Percy wanted to tell her the same thing, but it seemed too small a comment. While he had been on the Roman side, he’d kept himself alive almost solely by thinking of Annabeth. I missed you didn’t really cover that.

He remembered earlier in the night, when Piper had forced the eidolon to leave his mind. Percy hadn’t been aware of its presence until she had used her charmspeak. After the eidolon was gone, he felt as if a hot spike had been removed from his forehead. He hadn’t realized how much pain he had been in until the spirit left. Then his thoughts became clearer. His soul settled comfortably back into his body.

Sitting here with Annabeth made him feel the same way. The past few months could have been one of his strange dreams. The events at Camp Jupiter seemed as fuzzy and unreal as that fight with Jason, when they had both been controlled by the eidolons.

Yet he didn’t regret the time he’d spent at Camp Jupiter. It had opened his eyes in a lot of ways.

“Annabeth,” he said hesitantly, “in New Rome, demigods can live their whole lives in peace.”

Her expression turned guarded. “Reyna explained it to me. But, Percy, you belong at Camp Half-Blood. That other life—”

“I know,” Percy said. “But while I was there, I saw so many demigods living without fear: kids going to college, couples getting married and raising families. There’s nothing like that at Camp Half-Blood.
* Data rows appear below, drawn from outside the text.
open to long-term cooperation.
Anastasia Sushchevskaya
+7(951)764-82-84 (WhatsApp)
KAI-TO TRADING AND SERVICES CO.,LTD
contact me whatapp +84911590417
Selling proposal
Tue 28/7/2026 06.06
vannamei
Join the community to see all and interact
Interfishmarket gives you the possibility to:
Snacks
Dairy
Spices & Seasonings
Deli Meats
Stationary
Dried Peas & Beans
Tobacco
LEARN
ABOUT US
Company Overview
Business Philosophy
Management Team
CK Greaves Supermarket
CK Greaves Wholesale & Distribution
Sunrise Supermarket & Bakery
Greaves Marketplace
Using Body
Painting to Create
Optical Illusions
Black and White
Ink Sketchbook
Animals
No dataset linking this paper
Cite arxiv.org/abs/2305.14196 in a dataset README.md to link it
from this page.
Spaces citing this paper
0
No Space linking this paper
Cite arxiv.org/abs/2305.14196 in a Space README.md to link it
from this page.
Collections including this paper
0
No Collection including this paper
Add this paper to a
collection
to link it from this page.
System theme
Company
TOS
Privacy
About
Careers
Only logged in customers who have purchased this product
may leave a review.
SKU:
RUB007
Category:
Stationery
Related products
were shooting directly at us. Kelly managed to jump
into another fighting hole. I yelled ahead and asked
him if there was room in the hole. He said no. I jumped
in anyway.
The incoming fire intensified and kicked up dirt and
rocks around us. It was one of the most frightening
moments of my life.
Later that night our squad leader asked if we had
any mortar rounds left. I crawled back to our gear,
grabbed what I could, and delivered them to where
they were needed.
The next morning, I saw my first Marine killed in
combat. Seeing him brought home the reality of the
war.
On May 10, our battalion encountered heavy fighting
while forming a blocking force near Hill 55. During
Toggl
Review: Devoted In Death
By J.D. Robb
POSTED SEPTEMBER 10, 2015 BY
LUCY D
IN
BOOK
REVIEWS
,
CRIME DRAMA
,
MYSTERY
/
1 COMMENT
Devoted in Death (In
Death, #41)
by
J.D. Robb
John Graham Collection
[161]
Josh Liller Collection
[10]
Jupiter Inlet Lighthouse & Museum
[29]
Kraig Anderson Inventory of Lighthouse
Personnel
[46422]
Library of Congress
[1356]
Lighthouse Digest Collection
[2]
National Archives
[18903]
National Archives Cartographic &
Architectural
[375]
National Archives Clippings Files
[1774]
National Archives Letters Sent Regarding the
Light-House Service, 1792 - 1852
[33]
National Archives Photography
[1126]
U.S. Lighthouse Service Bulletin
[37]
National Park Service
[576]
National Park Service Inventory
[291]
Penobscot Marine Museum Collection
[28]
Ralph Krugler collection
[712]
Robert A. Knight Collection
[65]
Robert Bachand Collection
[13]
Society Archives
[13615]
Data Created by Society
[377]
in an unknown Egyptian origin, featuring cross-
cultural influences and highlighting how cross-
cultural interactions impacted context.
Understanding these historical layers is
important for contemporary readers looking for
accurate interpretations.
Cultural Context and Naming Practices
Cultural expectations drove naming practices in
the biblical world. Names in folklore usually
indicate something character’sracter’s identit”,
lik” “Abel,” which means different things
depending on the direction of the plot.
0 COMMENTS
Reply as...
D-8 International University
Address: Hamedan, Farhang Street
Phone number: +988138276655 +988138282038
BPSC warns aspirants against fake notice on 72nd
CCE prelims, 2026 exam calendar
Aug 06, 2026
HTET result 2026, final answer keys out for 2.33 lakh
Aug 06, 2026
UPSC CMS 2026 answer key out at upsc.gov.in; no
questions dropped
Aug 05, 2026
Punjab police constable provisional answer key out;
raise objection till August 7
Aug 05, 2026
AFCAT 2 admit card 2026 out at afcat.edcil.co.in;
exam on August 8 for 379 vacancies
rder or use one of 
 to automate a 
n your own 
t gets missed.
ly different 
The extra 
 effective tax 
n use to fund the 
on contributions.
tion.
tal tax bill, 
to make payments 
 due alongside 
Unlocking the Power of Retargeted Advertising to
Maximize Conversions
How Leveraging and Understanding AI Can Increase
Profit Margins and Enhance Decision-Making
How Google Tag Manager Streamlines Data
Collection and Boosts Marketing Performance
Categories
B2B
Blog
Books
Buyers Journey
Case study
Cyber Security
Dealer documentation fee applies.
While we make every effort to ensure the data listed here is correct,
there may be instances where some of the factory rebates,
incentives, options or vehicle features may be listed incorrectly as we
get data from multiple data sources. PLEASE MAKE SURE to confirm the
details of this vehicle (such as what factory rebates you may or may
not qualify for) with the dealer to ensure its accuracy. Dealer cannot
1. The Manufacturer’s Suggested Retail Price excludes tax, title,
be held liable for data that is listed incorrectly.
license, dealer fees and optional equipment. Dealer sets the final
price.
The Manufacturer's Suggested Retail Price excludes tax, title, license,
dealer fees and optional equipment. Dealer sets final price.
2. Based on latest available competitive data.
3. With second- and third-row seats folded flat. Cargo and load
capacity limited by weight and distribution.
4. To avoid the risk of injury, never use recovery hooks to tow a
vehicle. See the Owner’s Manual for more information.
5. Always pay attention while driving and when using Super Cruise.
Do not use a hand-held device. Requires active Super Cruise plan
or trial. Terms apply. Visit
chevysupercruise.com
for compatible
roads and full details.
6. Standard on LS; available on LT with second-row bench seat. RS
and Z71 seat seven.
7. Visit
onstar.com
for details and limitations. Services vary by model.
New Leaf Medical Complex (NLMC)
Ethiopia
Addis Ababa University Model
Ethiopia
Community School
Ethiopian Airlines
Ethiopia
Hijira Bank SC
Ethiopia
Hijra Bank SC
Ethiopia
I kept thinking about you and me…and maybe someday when this war with the giants is over…”

It was hard to tell in the golden light, but he thought Annabeth was blushing. “Oh,” she said.

Percy was afraid he’d said too much. Maybe he’d scared her with his big dreams of the future. She was usually the one with the plans. Percy cursed himself silently.

As long as he’d known Annabeth, he still felt like he understood so little about her. Even after they’d been dating several months, their relationship had always felt new and delicate, like a glass sculpture. He was terrified of doing something wrong and breaking it.